Alexander Pondaven
I am a PhD student in Oxford at Torr Vision Group in the Autonomous Intelligent Machines and Systems CDT with funding from SNAP. I am doing research in video and 3D generative models including diffusion models. I am very interested in how these models can learn generalisable representations in a compositional fashion.
Research: I completed my four year MEng degree in Electronic and Information Engineering (computer engineering) at Imperial College London in 2023. My Master’s project supervised by Dr. Yingzhen Li focused on increasing the diversity of diffusion model sampling by applying particle based methods to the Stable Diffusion 2 model. This involves adding a repulsion force between image samples and my method allows extra control over what direction we would like to spread results just by augmenting the denoising step. This allows extra control over how users may explore the image space of generations while reducing redundancy in samples. See project page and slides for more information.
While in my third year at Imperial, I worked on a research problem involving inpainting satellite images within a meta-learning framework. After demonstrating its downstream impact in a water classification setting, our work was accepted in the 2022 NeurIPS climate AI workshop. See workshop paper and project page for more information. I worked with a great team of other Imperial students supervised by Harrison Zhu and got to collaborate with researchers from the University of Copenhagen and Oxford.

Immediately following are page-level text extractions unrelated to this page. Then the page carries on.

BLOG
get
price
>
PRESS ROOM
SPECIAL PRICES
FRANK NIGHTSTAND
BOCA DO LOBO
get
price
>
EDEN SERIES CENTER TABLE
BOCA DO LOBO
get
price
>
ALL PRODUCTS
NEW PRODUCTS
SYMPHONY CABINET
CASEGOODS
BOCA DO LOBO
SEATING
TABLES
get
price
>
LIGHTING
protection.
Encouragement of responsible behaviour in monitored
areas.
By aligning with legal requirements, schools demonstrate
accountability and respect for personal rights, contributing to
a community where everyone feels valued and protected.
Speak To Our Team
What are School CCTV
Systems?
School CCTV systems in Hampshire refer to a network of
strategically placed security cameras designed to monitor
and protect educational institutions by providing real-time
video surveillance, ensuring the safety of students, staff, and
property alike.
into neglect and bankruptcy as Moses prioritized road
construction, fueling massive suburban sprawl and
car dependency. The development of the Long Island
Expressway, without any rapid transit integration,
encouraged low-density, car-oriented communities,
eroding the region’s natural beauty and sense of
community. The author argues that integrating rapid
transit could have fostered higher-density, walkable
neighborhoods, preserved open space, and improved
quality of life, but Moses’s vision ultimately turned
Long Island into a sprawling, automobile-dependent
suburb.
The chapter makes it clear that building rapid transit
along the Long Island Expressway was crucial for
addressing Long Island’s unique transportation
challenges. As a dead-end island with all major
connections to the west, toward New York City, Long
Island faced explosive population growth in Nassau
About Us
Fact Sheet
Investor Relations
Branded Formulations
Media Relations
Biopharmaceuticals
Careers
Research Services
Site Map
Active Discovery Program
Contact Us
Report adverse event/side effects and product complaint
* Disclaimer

Industrial Experience: Before starting my final year at Imperial, I completed a 6-month placement at a machine learning startup called Humanising Autonomy, working on building object detection systems to better understand humans. I worked on implementing active learning approaches that find the key frames in videos so that they can be labelled and used for training object detection models in a more data-efficient manner. I then built an automated data ingestion pipeline in AWS, which efficiently gets frames from client videos without human intervention. I also worked on improving the smoothness of object tracking, writing production level Python code and developed a reproducible way of creating demos of the pose estimation and object detection systems on the edge.

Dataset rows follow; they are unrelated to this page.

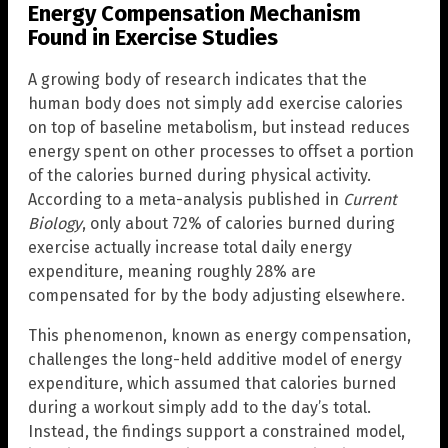
Energy Compensation Mechanism
Found in Exercise Studies
A growing body of research indicates that the
human body does not simply add exercise calories
on top of baseline metabolism, but instead reduces
energy spent on other processes to offset a portion
of the calories burned during physical activity.
According to a meta-analysis published in
Current
Biology
, only about 72% of calories burned during
exercise actually increase total daily energy
expenditure, meaning roughly 28% are
compensated for by the body adjusting elsewhere.
This phenomenon, known as energy compensation,
challenges the long-held additive model of energy
expenditure, which assumed that calories burned
during a workout simply add to the day’s total.
Instead, the findings support a constrained model,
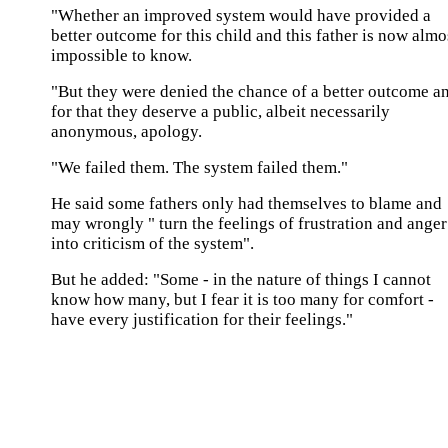
"Whether an improved system would have provided a
better outcome for this child and this father is now almo
impossible to know.
"But they were denied the chance of a better outcome a
for that they deserve a public, albeit necessarily
anonymous, apology.
"We failed them. The system failed them."
He said some fathers only had themselves to blame and
may wrongly " turn the feelings of frustration and anger
into criticism of the system".
But he added: "Some - in the nature of things I cannot
know how many, but I fear it is too many for comfort -
have every justification for their feelings."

I was also previously a software engineering intern at MathWorks, where I worked on the MATLAB Deep Learning Toolbox. This was a unique experience to code machine learning tools rather than just using them out-of-the-box. I developed a video action recognition classifier based on a research paper in order to demonstrate new functionality in the toolbox and enhanced the pooling layers used in neural networks to allow spatiotemporal operations for the 2022a release.